Rubato is a small audio language model that listens to music and writes out the score — note by note, beat by beat, synchronized to the audio.

It is powered by InterMo, a new symbolic music language that encodes notation and timing in a single sequence, so the model can generate both at once.

The result: you can follow the score in sync with the recording and feel the rubato — the expressive timing that gives each performance its character.

Piano transcription

Rubato is trained on piano audio. The scores you see here are generated entirely from the audio signal — no human editing, no MIDI input.

Zero-shot piano reduction

For orchestral, ensemble, and pop recordings, Rubato produces a piano reduction without any additional training on non-piano audio. It maps what it hears onto a grand staff, giving you a readable two-hand score of music it was never trained on.

© Authors of “Rubato: Transcribing Piano Music with Timestamps.” This interface demonstrates one of many possible applications of time-aligned score generation. It is designed to support all future open models that generate time-aligned InterMo notation, and to collect user preference data for improving those models. Unauthorized commercial use is prohibited and may be traced through unique identifiers embedded in each deployment. Free for open science and non-commercial use in education.

Rubato: Transcribing Piano Music with Timestamps

Western staff notation is one of the most sophisticated human languages. It captures melody, rhythm, phrasing, and structure in a form musicians can read, interpret, and discuss. However, generating this abstract notation — especially in a way that would support human creative interactions with audio — has been a pain point for modern AI. Existing formats are extremely verbose for AI generation. Worse, they force the musician to give up direct interaction with audio just to obtain the notational abstractions they can read.

Intervals and Moments (InterMo) merges human-readable notation and audio grounding in a single representation designed for autoregressive generation. This requires the model to decode the audio moment by moment, and enables users to follow along the sheet music and visually inspect the rubato — where a phrase leans forward, where it lingers, and where expressive timing reshapes the written pulse — directly against the recording.
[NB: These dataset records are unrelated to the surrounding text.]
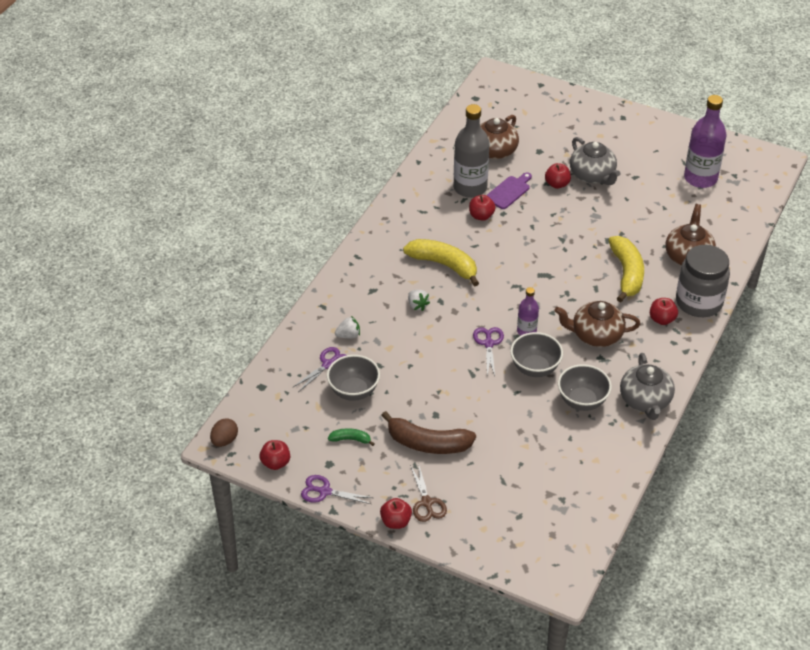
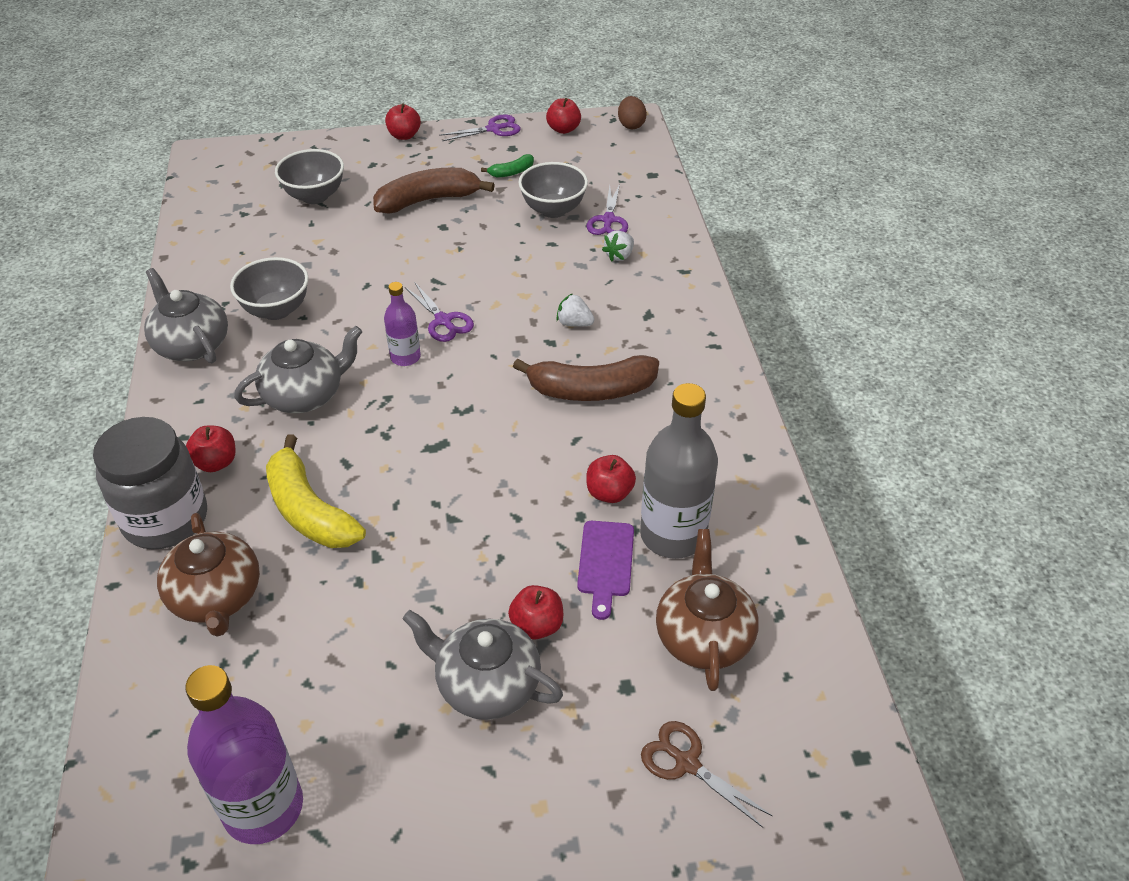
camera: 145 degrees right, 0 degrees up
yellow banana [403,239,479,286] -> brown banana [513,355,659,401]
brown scissors [410,463,447,522] -> brown scissors moved to [641,721,773,828]
grey bowl [510,332,563,377] -> grey bowl moved to [275,149,344,204]
brown teapot [555,301,640,347] -> grey teapot [234,326,363,413]

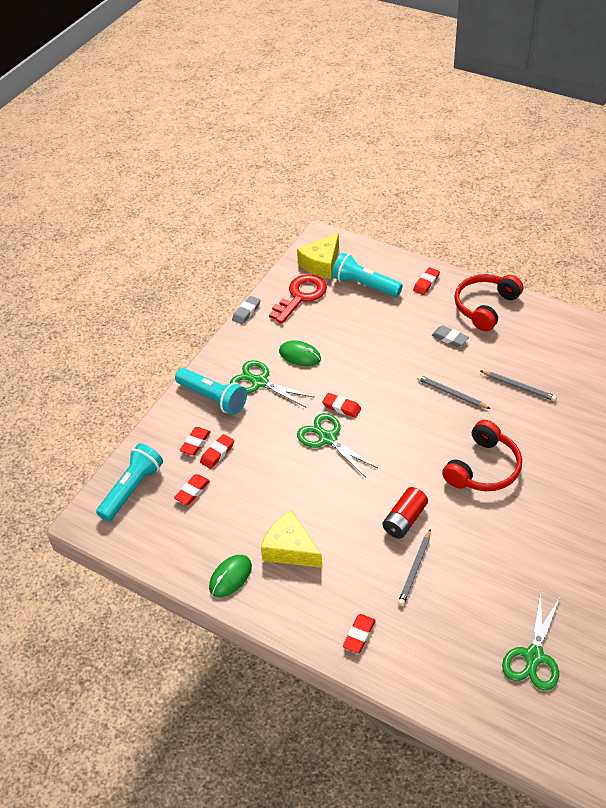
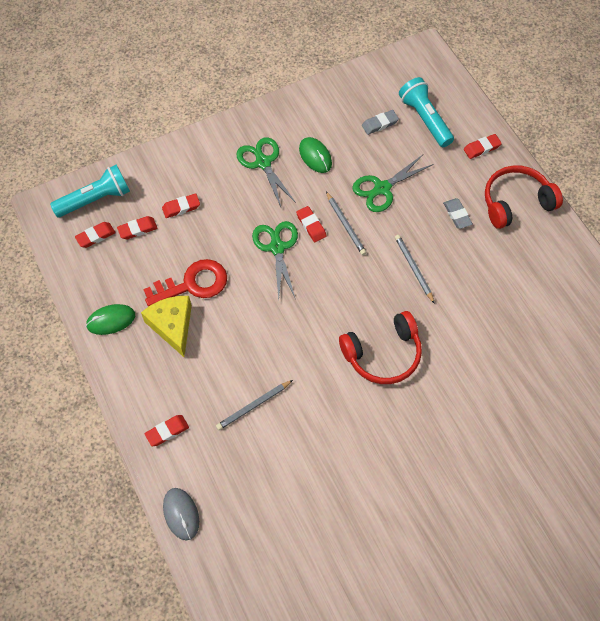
camera: 30 degrees right, 15 degrees up
turquoise flashlight [175,368,247,415] -> none
red eraser [179,427,211,455] -> red eraser moved to [75,222,116,248]
grey eraser [232,296,261,324] -> grey eraser moved to [362,110,399,135]
red key [269,274,327,324] -> red key moved to [143,259,227,307]
yellow cheese [297,233,339,279] -> none
red battery [383,487,428,539] -> none
grey pencil [481,371,557,401] -> grey pencil moved to [326,192,366,255]
green scissors [502,592,560,690] -> green scissors moved to [352,155,433,212]
none -> grey mouse [163,488,199,540]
Rubato is a prompt-conditioned encoder–decoder that generates InterMo sequences at different abstraction layers (time-aligned notation, performed note events, or beat/downbeat annotations). Unlike prior systems, Rubato requires no music-specific modeling: a standard speech recognition architecture, repurposed as-is, turns out to be all you need for generating readable, inspectable, audio-grounded sheet music. If the architecture doesn't distinguish speech from music, should we?